• Dataset entries
********
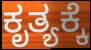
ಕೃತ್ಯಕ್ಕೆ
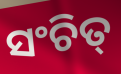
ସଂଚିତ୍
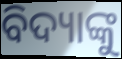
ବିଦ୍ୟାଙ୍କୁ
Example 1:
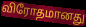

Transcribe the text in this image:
********
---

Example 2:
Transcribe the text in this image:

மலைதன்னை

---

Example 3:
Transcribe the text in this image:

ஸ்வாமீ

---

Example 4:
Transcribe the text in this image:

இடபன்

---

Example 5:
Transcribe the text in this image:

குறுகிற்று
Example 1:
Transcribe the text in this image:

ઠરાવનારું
********
• TASK PROMPT
Say how many lines of the entries above hold the string "Example", and say nothing besides the number.

• RESPONSE AREA
6